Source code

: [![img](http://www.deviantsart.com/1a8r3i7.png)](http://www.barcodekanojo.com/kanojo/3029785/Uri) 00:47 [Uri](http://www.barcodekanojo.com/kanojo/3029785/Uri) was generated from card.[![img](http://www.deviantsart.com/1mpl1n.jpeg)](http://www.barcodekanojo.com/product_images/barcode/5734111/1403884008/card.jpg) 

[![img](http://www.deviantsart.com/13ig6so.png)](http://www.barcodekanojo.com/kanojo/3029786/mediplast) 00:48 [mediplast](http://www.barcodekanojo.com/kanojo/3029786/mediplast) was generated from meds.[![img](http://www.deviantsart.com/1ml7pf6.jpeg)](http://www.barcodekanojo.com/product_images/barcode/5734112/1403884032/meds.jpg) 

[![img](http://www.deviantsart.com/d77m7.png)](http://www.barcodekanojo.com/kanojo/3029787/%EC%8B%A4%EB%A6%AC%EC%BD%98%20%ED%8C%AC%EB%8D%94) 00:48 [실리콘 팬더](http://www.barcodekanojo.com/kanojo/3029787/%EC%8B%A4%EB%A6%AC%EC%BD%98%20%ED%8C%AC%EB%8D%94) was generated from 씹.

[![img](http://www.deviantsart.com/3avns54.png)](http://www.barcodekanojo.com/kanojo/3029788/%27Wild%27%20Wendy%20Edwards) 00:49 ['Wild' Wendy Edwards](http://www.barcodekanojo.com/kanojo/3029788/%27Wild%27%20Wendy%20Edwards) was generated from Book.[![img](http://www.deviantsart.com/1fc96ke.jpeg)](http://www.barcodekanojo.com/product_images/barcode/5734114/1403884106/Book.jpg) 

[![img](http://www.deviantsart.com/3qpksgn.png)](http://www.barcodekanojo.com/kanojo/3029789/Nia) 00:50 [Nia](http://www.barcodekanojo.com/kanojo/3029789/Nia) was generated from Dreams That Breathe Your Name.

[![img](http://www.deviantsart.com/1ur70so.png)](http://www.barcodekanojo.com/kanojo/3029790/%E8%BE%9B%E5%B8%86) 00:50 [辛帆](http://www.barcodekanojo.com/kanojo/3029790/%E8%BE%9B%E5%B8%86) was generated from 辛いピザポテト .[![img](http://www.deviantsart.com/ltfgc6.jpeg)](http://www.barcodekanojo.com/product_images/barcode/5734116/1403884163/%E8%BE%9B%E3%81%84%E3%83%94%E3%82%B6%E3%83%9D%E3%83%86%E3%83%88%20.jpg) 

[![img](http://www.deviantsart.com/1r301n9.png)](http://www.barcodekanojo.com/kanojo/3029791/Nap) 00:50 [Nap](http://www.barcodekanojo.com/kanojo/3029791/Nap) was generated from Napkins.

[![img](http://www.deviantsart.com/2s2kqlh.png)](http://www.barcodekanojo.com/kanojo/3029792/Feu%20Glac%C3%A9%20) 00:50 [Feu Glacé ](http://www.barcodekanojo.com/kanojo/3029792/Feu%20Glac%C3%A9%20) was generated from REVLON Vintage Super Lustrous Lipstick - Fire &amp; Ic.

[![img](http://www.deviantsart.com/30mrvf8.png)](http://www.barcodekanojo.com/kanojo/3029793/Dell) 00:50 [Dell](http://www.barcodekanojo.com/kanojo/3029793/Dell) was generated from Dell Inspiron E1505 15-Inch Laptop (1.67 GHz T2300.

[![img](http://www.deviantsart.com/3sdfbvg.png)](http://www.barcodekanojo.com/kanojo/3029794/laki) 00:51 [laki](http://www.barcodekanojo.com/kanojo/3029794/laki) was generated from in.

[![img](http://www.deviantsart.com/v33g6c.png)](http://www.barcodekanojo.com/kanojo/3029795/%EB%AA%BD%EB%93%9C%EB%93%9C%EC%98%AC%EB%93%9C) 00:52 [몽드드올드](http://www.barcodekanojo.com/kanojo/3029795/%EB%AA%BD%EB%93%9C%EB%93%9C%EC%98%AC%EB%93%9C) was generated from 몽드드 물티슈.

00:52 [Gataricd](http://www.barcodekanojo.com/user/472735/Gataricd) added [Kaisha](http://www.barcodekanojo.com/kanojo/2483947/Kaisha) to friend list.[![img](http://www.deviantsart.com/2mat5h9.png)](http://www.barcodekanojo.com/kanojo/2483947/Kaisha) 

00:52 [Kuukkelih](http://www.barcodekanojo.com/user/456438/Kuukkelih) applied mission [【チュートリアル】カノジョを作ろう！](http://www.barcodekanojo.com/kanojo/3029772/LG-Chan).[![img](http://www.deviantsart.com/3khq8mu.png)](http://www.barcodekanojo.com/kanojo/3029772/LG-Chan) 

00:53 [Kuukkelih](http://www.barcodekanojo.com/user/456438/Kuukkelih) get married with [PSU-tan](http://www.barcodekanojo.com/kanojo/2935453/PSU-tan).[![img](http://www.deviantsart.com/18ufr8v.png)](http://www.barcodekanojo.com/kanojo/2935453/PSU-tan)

○ ○ ○ ○

Can you rewrite the listing above with every "was generated from" changed to "was created from" and nothing else altered?

*EXERCISE RESULT*
Source code

: [![img](http://www.deviantsart.com/1a8r3i7.png)](http://www.barcodekanojo.com/kanojo/3029785/Uri) 00:47 [Uri](http://www.barcodekanojo.com/kanojo/3029785/Uri) was created from card.[![img](http://www.deviantsart.com/1mpl1n.jpeg)](http://www.barcodekanojo.com/product_images/barcode/5734111/1403884008/card.jpg) 

[![img](http://www.deviantsart.com/13ig6so.png)](http://www.barcodekanojo.com/kanojo/3029786/mediplast) 00:48 [mediplast](http://www.barcodekanojo.com/kanojo/3029786/mediplast) was created from meds.[![img](http://www.deviantsart.com/1ml7pf6.jpeg)](http://www.barcodekanojo.com/product_images/barcode/5734112/1403884032/meds.jpg) 

[![img](http://www.deviantsart.com/d77m7.png)](http://www.barcodekanojo.com/kanojo/3029787/%EC%8B%A4%EB%A6%AC%EC%BD%98%20%ED%8C%AC%EB%8D%94) 00:48 [실리콘 팬더](http://www.barcodekanojo.com/kanojo/3029787/%EC%8B%A4%EB%A6%AC%EC%BD%98%20%ED%8C%AC%EB%8D%94) was created from 씹.

[![img](http://www.deviantsart.com/3avns54.png)](http://www.barcodekanojo.com/kanojo/3029788/%27Wild%27%20Wendy%20Edwards) 00:49 ['Wild' Wendy Edwards](http://www.barcodekanojo.com/kanojo/3029788/%27Wild%27%20Wendy%20Edwards) was created from Book.[![img](http://www.deviantsart.com/1fc96ke.jpeg)](http://www.barcodekanojo.com/product_images/barcode/5734114/1403884106/Book.jpg) 

[![img](http://www.deviantsart.com/3qpksgn.png)](http://www.barcodekanojo.com/kanojo/3029789/Nia) 00:50 [Nia](http://www.barcodekanojo.com/kanojo/3029789/Nia) was created from Dreams That Breathe Your Name.

[![img](http://www.deviantsart.com/1ur70so.png)](http://www.barcodekanojo.com/kanojo/3029790/%E8%BE%9B%E5%B8%86) 00:50 [辛帆](http://www.barcodekanojo.com/kanojo/3029790/%E8%BE%9B%E5%B8%86) was created from 辛いピザポテト .[![img](http://www.deviantsart.com/ltfgc6.jpeg)](http://www.barcodekanojo.com/product_images/barcode/5734116/1403884163/%E8%BE%9B%E3%81%84%E3%83%94%E3%82%B6%E3%83%9D%E3%83%86%E3%83%88%20.jpg) 

[![img](http://www.deviantsart.com/1r301n9.png)](http://www.barcodekanojo.com/kanojo/3029791/Nap) 00:50 [Nap](http://www.barcodekanojo.com/kanojo/3029791/Nap) was created from Napkins.

[![img](http://www.deviantsart.com/2s2kqlh.png)](http://www.barcodekanojo.com/kanojo/3029792/Feu%20Glac%C3%A9%20) 00:50 [Feu Glacé ](http://www.barcodekanojo.com/kanojo/3029792/Feu%20Glac%C3%A9%20) was created from REVLON Vintage Super Lustrous Lipstick - Fire &amp; Ic.

[![img](http://www.deviantsart.com/30mrvf8.png)](http://www.barcodekanojo.com/kanojo/3029793/Dell) 00:50 [Dell](http://www.barcodekanojo.com/kanojo/3029793/Dell) was created from Dell Inspiron E1505 15-Inch Laptop (1.67 GHz T2300.

[![img](http://www.deviantsart.com/3sdfbvg.png)](http://www.barcodekanojo.com/kanojo/3029794/laki) 00:51 [laki](http://www.barcodekanojo.com/kanojo/3029794/laki) was created from in.

[![img](http://www.deviantsart.com/v33g6c.png)](http://www.barcodekanojo.com/kanojo/3029795/%EB%AA%BD%EB%93%9C%EB%93%9C%EC%98%AC%EB%93%9C) 00:52 [몽드드올드](http://www.barcodekanojo.com/kanojo/3029795/%EB%AA%BD%EB%93%9C%EB%93%9C%EC%98%AC%EB%93%9C) was created from 몽드드 물티슈.

00:52 [Gataricd](http://www.barcodekanojo.com/user/472735/Gataricd) added [Kaisha](http://www.barcodekanojo.com/kanojo/2483947/Kaisha) to friend list.[![img](http://www.deviantsart.com/2mat5h9.png)](http://www.barcodekanojo.com/kanojo/2483947/Kaisha) 

00:52 [Kuukkelih](http://www.barcodekanojo.com/user/456438/Kuukkelih) applied mission [【チュートリアル】カノジョを作ろう！](http://www.barcodekanojo.com/kanojo/3029772/LG-Chan).[![img](http://www.deviantsart.com/3khq8mu.png)](http://www.barcodekanojo.com/kanojo/3029772/LG-Chan) 

00:53 [Kuukkelih](http://www.barcodekanojo.com/user/456438/Kuukkelih) get married with [PSU-tan](http://www.barcodekanojo.com/kanojo/2935453/PSU-tan).[![img](http://www.deviantsart.com/18ufr8v.png)](http://www.barcodekanojo.com/kanojo/2935453/PSU-tan)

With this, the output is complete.